Sermons

Summary: The Lord is our God and Father, and He wants it to go well with us forever. He has given us his Law to help us come to Him.

Turn to page # in your service book, and recite the words of the Greatest Commandment with me. … Every Sunday we hear these words; this Sunday we hear them three times, in the opening of our liturgy, in the Old Testament lesson, and in the Gospel proclamation. Every faithful Jew recites them morning and evening. This is the Shema. Its ubiquitous use attests to the importance that the followers of the Lord place on these words, and Christ Himself declares them the most important commandment.

“Hear, O Israel: The Lord our God, the Lord is one.” The first verse of the Shema cuts immediately to the heart of our religion. “Hear, O Israel.” The declaration of who we are appears first, perhaps as a surprise. Man tends to be self-absorbed. And by declaring that we are Israel, He cuts us off from thinking we are God. God understands our weaknesses, and He desires not to leave us in weakness but, through our weakness, to bring about His strength.

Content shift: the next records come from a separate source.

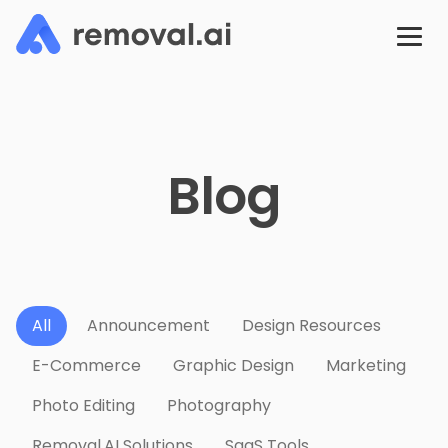
Blog
All
Announcement
Design Resources
E-Commerce
Graphic Design
Marketing
Photo Editing
Photography
Removal.AI Solutions
SaaS Tools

“The Lord our God.” Throughout Scriptures God seeks to establish relationship. “I will walk among you and be your God, and you will be my people” (Lev. 26:12). God is our Father, we are His children; He is bridegroom, Israel is the bride. If we desire the blessings of being His people, then we must have Him as our God. That sounds simple. But we always want to have our cake and eat it too. We want to have dual citizenship—in the kingdom of heaven and in the realms of this earth. If God is God, then I am not. And if I’m not God, then someone else makes up the rules.

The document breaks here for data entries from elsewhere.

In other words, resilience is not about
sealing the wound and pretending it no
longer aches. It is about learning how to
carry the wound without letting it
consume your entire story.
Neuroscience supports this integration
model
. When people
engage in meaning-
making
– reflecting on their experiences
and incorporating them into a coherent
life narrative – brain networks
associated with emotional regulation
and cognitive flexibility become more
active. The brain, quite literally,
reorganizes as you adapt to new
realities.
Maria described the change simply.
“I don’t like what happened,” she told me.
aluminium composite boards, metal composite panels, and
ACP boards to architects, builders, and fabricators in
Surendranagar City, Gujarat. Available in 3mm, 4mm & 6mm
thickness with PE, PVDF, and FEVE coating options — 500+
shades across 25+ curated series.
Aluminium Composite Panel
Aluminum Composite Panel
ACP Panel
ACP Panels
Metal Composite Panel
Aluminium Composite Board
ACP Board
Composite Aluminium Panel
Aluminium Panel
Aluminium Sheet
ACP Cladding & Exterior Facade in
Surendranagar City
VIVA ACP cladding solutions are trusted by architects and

“The Lord is one.” There is room for no other gods besides the Lord. He is a jealous God. “I am the Lord; that is my name! I will not give my glory to another or my praise to idols” (Is. 42:8). God does not want any leftovers, nor does He call forth a people to be part-timers. God demands our full and undivided attention. There can be only one: one driver of the car, one conductor of the orchestra, one painter of the canvas, “one God and Father of all, who is over all and through all and in all” (Eph. 4:6).

“Love the Lord your God with all your heart and with all your soul and with all your strength” (Dt. 6:5). That’s easy when there are blessings being passed around. My Steven is singularly focused on me when I have something that he wants. But when I’m scolding him for hitting his brother (again), what’s the last thing he wants to do? To look me in the eye. Anything else, any other object or person, any distraction will do. But he is my nephew and I am his uncle. I will not give up on him, though he may want me to, and though he may give up on me.

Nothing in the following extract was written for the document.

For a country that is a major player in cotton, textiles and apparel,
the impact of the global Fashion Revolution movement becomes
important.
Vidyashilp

You’ve all heard about people giving their hearts to the Jesus? My mom and dad can tell you about the moment I did, in the bathtub, when I was three or four. (Maybe that’s why God likes to interrupt me in the shower…I wonder if I had shampoo in my hair back then too?) Loving God is not only a matter of giving Him our hearts. I can give my heart to one thing and can devote my strength and soul and mind to another thing. I can give my heart to helping raise my nephews and niece rightly, but if I withhold my mind from it, my efforts will be ill-conceived and will be to their detriment. But with my heart and my mind I can make actions that are seemingly ill-conceived but are measured and calculated to bring forth their growth. Or if I withhold my strength, then I will only be giving what extra energy I have to spare (and that happens less and less). Yet in giving them heart and strength, I act sacrificially and not only tell my dear ones about the wonders that are in God’s world, but I also take them and show them what these are.

What is the heart of the Lord in giving His people, Israel, now the Church, His ordinances? Why does He long for us to follow his commands? “Oh, that their hearts would be inclined to fear me and keep all my commands always, so that it might go well with them and their children forever” (Dt. 5:29). God has given His decrees not to kill our joy. His desire is that all go well with us. He longs for us to choose life (cf. Dt. 30:19).

God wants us to fear Him. Fearing God is not morbid fear; it is not fear that wallows in unpleasant and disturbing matters. Fear of God is having reverence and awe, because He is God, which makes Him awesome and reverend. Fear of God is being astonished that He stoops down to care for us: “What is man that you are mindful of him, the son of man that you care for him?” (Ps. 8:4). “If you, O Lord, kept a record of sins, O Lord, who could stand? But with you there is forgiveness; therefore you are feared” (Ps. 130: 3,4). Fear of God is amazed at His love, that God’s desire is that His people —as rebellious and disobedient and as terrible-twos as we are—be blessed.